(Challenge 1) Using the text on criticism of computer games, decide whether each statement agrees with it: (a) the writer proposes viewing a game as an architect would; (b) the writer claims to be the first to have this idea; (c) the Cronenberg–Rushdie conversation is described as recent. Answer yes or no for each and quote the deciding words.
(Challenge 2) Continue the text on criticism of computer games, picking up right after its final sentence.

Hopefully you have all seen eXistenZ by David Cronenberg by now. I found
this old, though still interesting, conversation between Cronenberg and
Rushdie at:

http://216.13.11.128/shiftstd/html/onlinetoc/3.4/html/cronenberg1.html


In another forum I coined the idea that the criticism of computergames
should not look for the narrative, plot, goal, moral in it. This is
frustrating, pointless and unsatisfactory. After all, if it is truly
interactive the story vanishes. What remains is the environment, the place
you are in. Therefore it is better to look at a game with the eyes of an
architect. A designed space that tells what its function is and what you
as a user are supposed to be. It goes even beyond the architecture of a
building. What you look like is also included in the design (e.g. Lara
Croft).

Undoubtedly I am not the first with this idea and someone else has
formulated this before and much better. If you know a URL where I can read
what I am about to think I would be very grateful.


Here are some clippings of the Cronenberg-Rushdie conversation:

>This is the whole interactive art thing. Can it be a new art form? There's a
>sense in which every art form is interactive because you or whoever is
>reading your novel can bring their own things to it.

(Saved data entries)
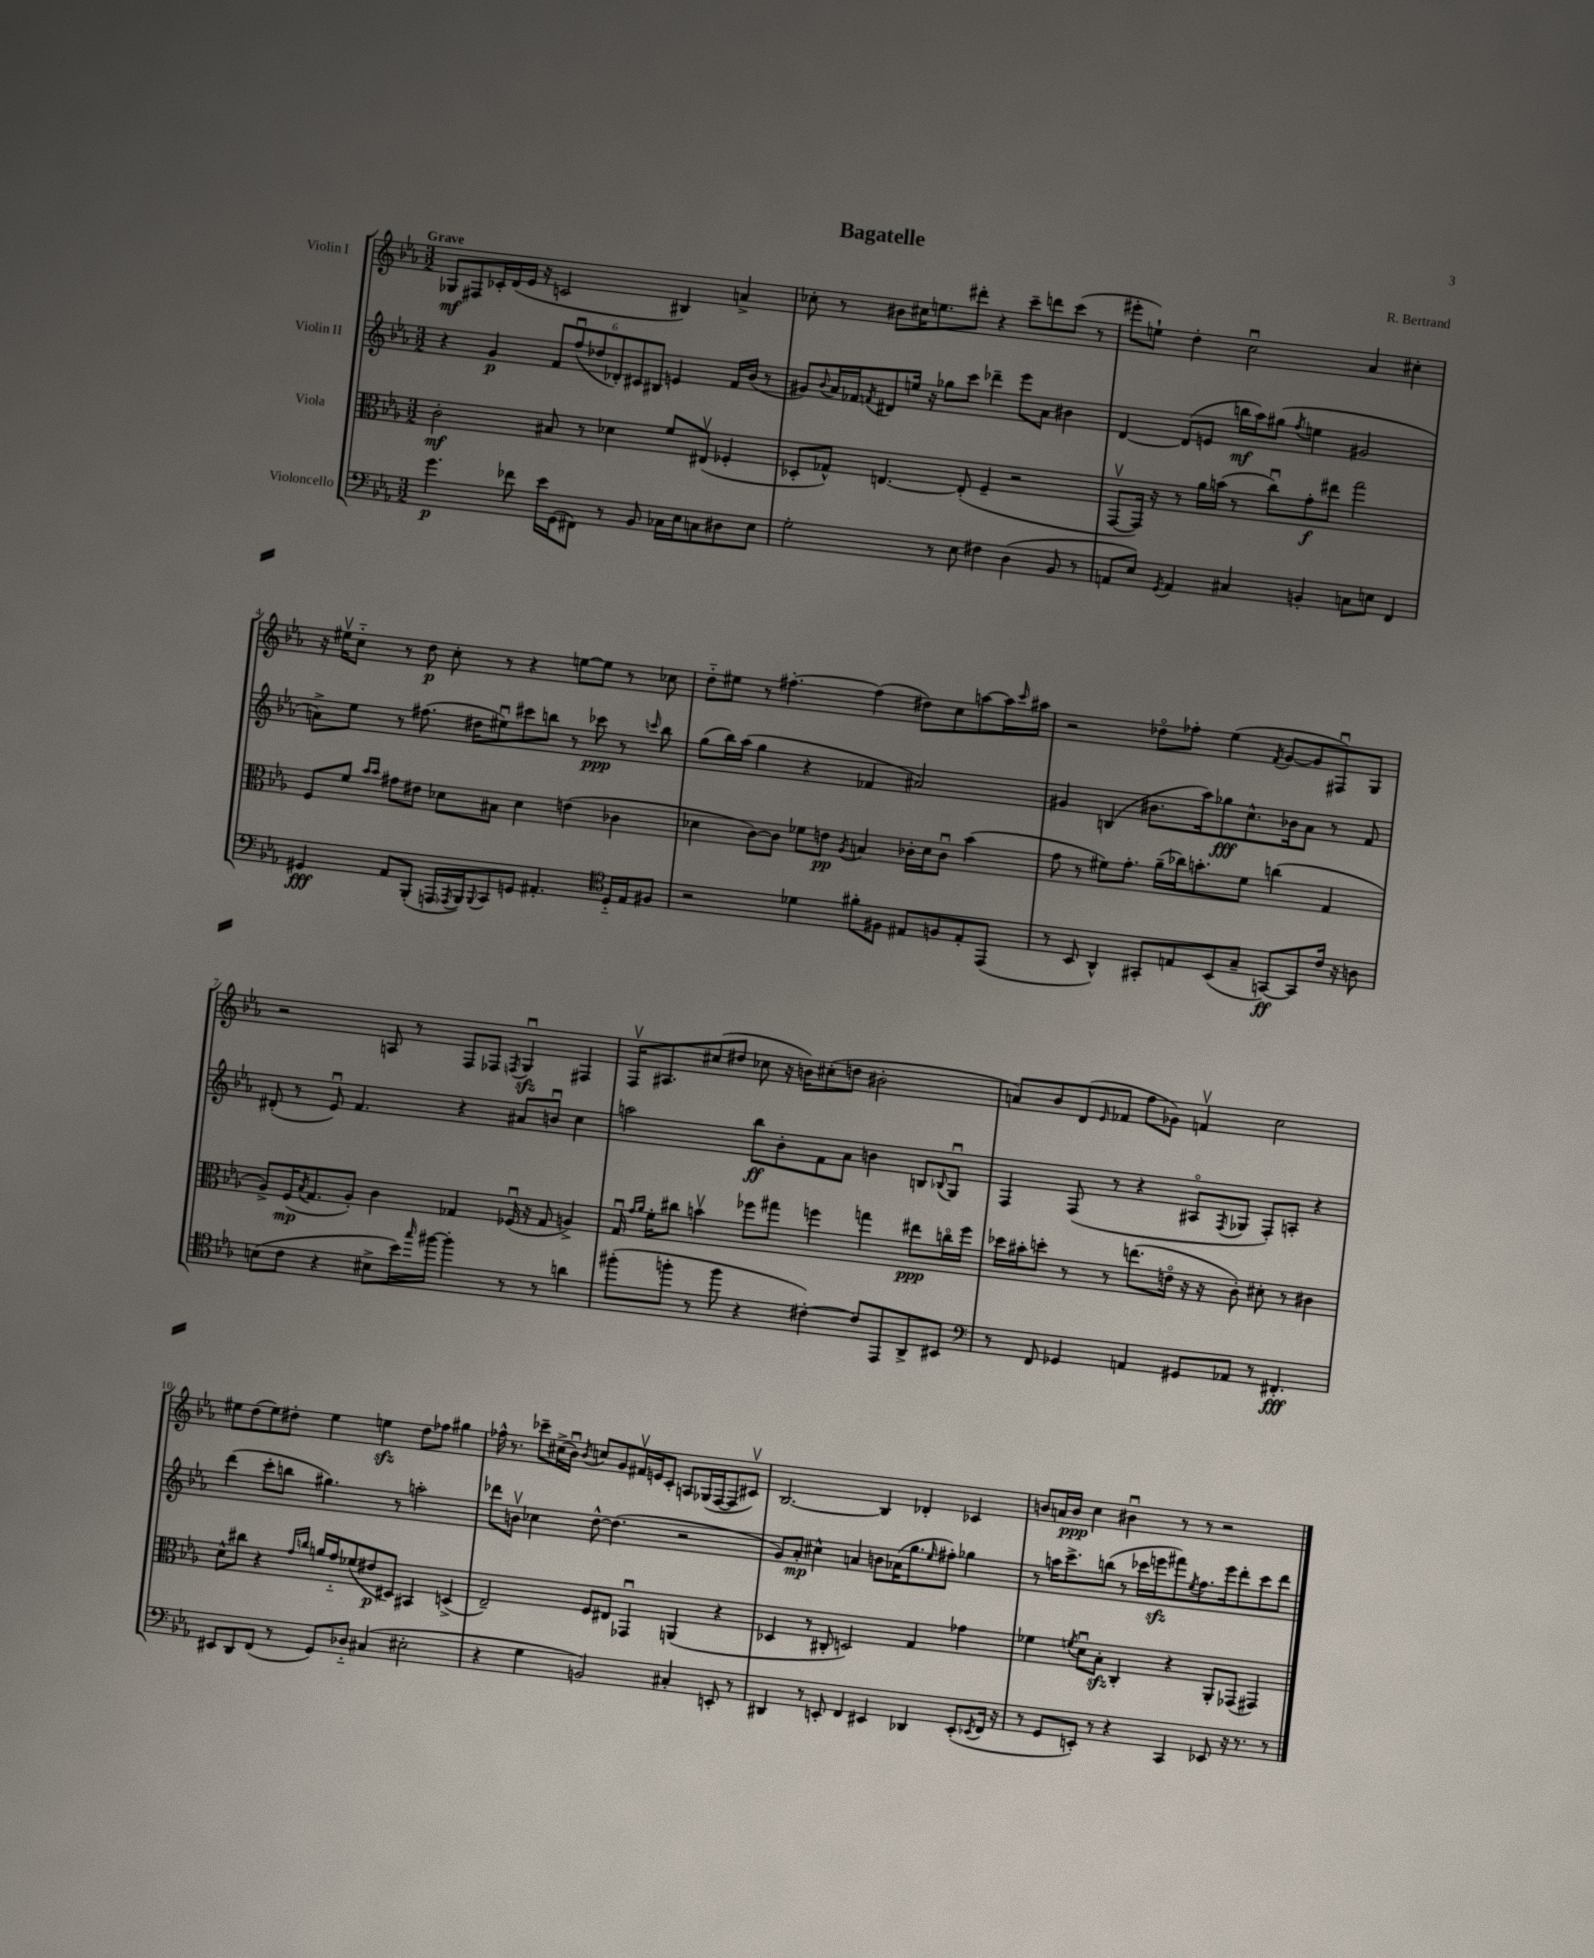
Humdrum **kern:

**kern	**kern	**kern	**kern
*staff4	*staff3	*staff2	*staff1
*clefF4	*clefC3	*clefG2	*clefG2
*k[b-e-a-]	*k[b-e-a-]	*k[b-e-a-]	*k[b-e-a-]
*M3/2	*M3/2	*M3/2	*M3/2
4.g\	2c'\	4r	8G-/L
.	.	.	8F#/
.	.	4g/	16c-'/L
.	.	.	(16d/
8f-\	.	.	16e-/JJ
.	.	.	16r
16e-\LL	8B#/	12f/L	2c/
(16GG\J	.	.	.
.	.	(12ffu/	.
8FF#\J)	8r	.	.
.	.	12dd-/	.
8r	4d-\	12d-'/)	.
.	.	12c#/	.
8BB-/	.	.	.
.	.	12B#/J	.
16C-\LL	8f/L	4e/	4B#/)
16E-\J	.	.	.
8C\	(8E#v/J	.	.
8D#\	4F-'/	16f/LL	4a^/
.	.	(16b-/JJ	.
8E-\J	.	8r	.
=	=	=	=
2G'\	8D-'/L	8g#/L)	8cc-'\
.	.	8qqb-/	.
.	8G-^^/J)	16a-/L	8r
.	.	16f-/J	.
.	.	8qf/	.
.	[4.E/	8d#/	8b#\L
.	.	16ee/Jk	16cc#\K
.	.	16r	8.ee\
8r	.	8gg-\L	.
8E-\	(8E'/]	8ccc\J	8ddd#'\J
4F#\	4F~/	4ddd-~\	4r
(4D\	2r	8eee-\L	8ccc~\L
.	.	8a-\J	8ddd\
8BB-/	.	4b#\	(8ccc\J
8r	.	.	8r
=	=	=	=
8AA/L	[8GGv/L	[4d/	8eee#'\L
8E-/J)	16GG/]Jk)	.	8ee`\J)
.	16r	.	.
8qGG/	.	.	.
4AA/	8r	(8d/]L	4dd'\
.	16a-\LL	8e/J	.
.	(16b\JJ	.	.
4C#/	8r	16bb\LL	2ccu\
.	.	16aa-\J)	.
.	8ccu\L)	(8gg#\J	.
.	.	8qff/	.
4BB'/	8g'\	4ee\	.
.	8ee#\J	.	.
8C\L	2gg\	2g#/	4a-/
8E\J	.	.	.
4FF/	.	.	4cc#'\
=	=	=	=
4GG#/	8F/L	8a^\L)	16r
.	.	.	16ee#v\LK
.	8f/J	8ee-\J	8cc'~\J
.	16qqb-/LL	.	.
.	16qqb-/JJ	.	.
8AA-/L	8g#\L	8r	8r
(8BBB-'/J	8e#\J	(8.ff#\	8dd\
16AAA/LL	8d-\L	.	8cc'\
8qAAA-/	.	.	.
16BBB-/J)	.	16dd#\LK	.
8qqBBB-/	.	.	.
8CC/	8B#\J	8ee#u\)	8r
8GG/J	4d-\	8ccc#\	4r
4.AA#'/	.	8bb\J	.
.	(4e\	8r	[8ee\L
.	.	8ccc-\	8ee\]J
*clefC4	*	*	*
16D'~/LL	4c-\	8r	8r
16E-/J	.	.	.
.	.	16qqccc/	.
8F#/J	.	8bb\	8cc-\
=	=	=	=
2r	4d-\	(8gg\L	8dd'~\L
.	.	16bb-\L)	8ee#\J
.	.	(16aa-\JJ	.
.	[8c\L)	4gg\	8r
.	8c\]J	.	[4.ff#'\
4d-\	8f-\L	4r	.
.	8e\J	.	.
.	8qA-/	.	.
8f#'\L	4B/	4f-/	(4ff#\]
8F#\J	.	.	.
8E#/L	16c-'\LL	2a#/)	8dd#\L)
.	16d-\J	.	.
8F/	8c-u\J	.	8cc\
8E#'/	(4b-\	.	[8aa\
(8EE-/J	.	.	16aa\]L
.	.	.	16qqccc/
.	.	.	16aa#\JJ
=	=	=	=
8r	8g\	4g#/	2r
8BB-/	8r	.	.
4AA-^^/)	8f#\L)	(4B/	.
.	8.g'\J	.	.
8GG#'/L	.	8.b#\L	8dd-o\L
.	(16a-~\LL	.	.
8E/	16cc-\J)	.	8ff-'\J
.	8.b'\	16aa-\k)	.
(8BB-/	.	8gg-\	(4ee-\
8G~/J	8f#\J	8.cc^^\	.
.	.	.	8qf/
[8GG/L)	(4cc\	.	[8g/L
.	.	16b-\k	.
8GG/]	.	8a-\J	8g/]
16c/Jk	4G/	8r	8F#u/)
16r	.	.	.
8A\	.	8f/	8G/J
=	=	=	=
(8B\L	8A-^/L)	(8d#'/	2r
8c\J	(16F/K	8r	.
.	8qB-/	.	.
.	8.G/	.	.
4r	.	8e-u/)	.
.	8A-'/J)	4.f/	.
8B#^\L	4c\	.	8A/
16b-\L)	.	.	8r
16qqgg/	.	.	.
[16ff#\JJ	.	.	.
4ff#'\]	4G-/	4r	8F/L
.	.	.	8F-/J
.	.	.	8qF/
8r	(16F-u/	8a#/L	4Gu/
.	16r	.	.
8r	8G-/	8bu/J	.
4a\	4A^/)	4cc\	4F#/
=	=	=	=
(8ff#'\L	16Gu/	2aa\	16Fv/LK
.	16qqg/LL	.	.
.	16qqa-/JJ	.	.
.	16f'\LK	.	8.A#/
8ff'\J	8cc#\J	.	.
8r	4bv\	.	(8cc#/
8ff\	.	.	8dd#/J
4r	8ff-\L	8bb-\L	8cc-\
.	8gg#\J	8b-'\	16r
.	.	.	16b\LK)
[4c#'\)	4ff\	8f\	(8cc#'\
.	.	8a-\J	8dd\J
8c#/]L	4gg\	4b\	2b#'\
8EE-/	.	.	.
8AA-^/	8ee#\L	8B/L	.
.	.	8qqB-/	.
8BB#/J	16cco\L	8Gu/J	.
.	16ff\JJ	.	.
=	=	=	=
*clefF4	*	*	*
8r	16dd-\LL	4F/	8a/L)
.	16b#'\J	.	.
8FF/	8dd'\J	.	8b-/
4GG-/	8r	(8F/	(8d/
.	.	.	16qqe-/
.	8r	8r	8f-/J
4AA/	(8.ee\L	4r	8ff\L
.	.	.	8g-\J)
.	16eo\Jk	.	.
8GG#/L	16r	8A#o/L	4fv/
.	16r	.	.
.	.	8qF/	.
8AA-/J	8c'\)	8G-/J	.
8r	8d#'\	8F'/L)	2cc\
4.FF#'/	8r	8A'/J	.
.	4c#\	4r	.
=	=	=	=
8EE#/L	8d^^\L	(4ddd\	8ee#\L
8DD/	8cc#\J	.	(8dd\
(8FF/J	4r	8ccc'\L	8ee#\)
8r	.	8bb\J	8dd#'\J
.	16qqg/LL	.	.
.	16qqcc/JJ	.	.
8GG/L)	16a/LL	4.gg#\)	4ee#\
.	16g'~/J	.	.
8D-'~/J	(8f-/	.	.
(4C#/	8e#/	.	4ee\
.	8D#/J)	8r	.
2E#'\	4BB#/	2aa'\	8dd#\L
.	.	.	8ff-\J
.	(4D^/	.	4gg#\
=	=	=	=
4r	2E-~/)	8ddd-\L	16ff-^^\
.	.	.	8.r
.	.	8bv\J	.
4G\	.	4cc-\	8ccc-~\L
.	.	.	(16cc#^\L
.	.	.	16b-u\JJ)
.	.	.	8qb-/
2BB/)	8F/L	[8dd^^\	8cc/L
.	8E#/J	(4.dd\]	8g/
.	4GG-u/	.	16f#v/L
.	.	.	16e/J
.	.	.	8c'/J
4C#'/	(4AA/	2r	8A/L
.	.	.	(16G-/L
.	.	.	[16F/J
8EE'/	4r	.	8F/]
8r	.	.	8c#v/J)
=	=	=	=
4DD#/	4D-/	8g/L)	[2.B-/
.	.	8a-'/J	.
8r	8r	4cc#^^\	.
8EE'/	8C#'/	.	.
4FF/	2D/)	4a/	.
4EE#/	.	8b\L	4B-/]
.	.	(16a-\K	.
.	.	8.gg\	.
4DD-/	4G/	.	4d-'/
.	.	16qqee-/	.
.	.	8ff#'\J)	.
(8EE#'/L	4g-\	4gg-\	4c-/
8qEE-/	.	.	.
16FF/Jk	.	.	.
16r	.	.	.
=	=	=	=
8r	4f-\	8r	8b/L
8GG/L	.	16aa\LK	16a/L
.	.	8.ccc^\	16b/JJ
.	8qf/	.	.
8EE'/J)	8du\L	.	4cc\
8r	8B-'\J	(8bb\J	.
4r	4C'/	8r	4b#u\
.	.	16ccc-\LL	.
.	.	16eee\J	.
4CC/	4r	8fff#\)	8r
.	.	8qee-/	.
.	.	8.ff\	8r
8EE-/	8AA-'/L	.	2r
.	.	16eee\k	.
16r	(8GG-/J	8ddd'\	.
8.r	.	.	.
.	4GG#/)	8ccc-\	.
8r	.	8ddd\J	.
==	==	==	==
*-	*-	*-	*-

(Exercise response 1)
(a) Yes: "Therefore it is better to look at a game with the eyes of an architect."
(b) No: "Undoubtedly I am not the first with this idea"
(c) No: "this old, though still interesting, conversation"

(Exercise response 2)
>
>I've written a script for MGM about gaming and my own version of that. And
>there have been attempts to do books that were interactive in the sense
>that you had chapters that you could shuffle.
>
>That's right. There was a writer, a British writer in the '60s called Bryan
>Stanley Johnson who did a lot of this trickery. [Johnson's 1969 book, The
>Unfortunates, was published in a box of 27 loose-leaf sections, to be shuffled
>in any order.]
>
>Actually, I think you can't do it. There's just this book, there's 
>just this object,
>and what you can do technically inside the format of just writing it down is
>almost infinite. It's just inexhaustibly infinite. I'm more 
>interested in that than
>in these more physical foolings around with the book.
>
>I'm not interested in, for instance, one of these writers of what's called
>cyberpunk fiction who had written a book which was available only on a
>floppy disc. [William Gibson's story, Agrippa, was published on diskette.]
>
>Right.
>
>And had built into the program a thing which meant that each time you
>scrolled through, read a page, the previous page would be deleted. So that
>by the time you finished the book, you didn't have the book anymore. I don't
>know if this was a device to prevent replication or what. It seemed to be
>completely futile, because the great pleasure of a book is re-reading.
>
>That old technology of having the paperback in your pocket is very hard to
>beat.
>
>There's this thing about the death of novels and it has been so for about a
>hundred years. I think it's too useful an object. It's cheap and useful and
>fulfills a function that other things don't fulfill.
>
>But I think it's quite possible that 20 years from now you won't have
>hardback novels.


Or..

>Cronenberg: Do you think there could ever be a computer game that
>could truly be art?
>
>Rushdie: No.
>
>There's a beautiful game called Myst. Have you seen that?
>
>I haven't seen that.
>
>They say this is democratic art, that is to say, the reader is equal
>to the creator. But this is really subverting what you want from art.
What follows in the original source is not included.